IDENTIFICATION OF A NOVEL LATENCY-SPECIFIC SPLICE DONOR SIGNAL WITHIN THE HERPES-SIMPLEX VIRUS TYPE-1 2.0-KILOBASE LATENCY-ASSOCIATED TRANSCRIPT (LAT) - TRANSLATION INHIBITION OF LAT OPEN READING FRAMES BY THE INTRON WITHIN THE 2.0-KILOBASE LAT

Herpes simplex virus type 1 establishes latent infection in trigeminal ganglia of mice infected via the eye.
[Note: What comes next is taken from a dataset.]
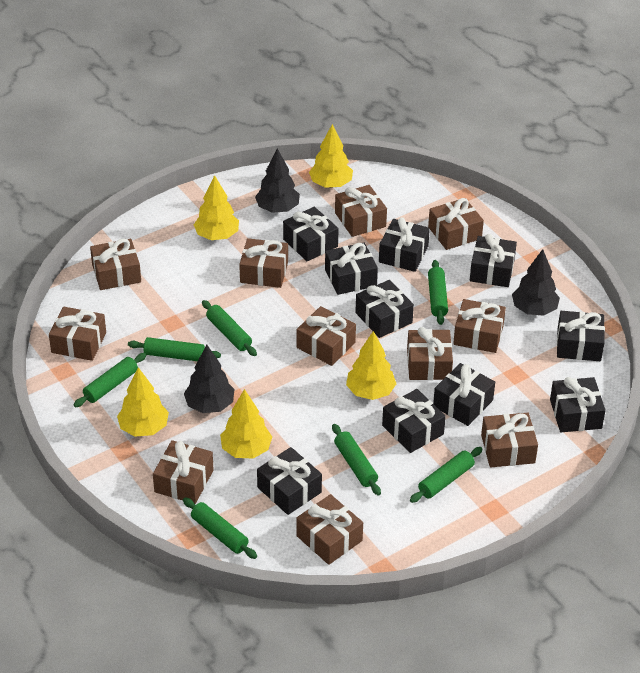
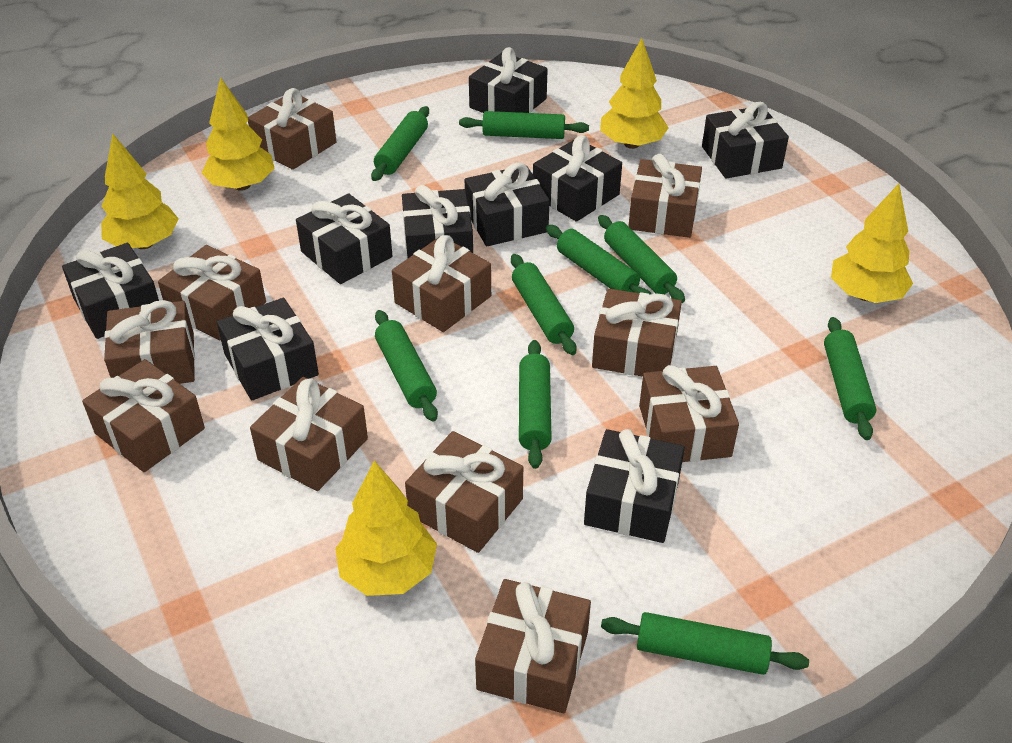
black gift: 10 -> 9
black tree: 3 -> 0
green rolling pin: 7 -> 9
A family of three collinear viral transcripts (LATs), 2.0, 1.5, and 1.45 kb, is present in latently infected ganglia. To characterize these LATs, lambda-gt10 cDNA libraries were constructed with RNAs isolated from the trigeminal ganglia of latently infected mice. A series of recombinant bacteriophage were isolated containing cDNA inserts covering 1.7 kb of the 2.0-kb LAT. Splice junctions of the smaller LATs and the 3' end of the 2.0-kb LAT were identified by sequence analysis of RNA polymerase chain reaction products. No splice was detected in the 2.0-kb LAT. The 3' end of the 2.0-kb LAT in vivo is upstream of a consensus splice acceptor site, which does not support the hypotheses that the 2.0-kb LAT is an intron. However, the data are consistent with the possibility of a short leader sequence or multiple LAT transcription start sites. To generate the smaller 1.5- and 1.45-kb LATs, there is a 559-nucleotide intron spliced from the 2.0-kb LAT in strain F and a 556-nucleotide intron in strain 17+. The nucleotide sequences at the 5' and 3' ends of these introns are characteristic of spliced transcripts from eukaryotic protein-encoding genes, with one significant difference; i.e., the 5' end of the LAT intron is GC instead of the consensus sequence GT. This splice donor sequence is conserved in herpes simplex virus type 1 strains F, 17+, and KOS. Processing of the 2.0-kb LAT to form the spliced LATs preserves two open reading frames (ORFs) at the 3' end of the LAT; no new ORFs are created. Splicing of the LATs positions a 276-nucleotide leader sequence close to these ORFs and removes an intron that inhibits their translation in vitro. The novel 5' structure of the intron within the 2.0-kb LAT may be part of a control mechanism for transcription processing that results in splicing of the LATs only in sensory neurons during latent infection and reactivation but not during the viral replication cycle.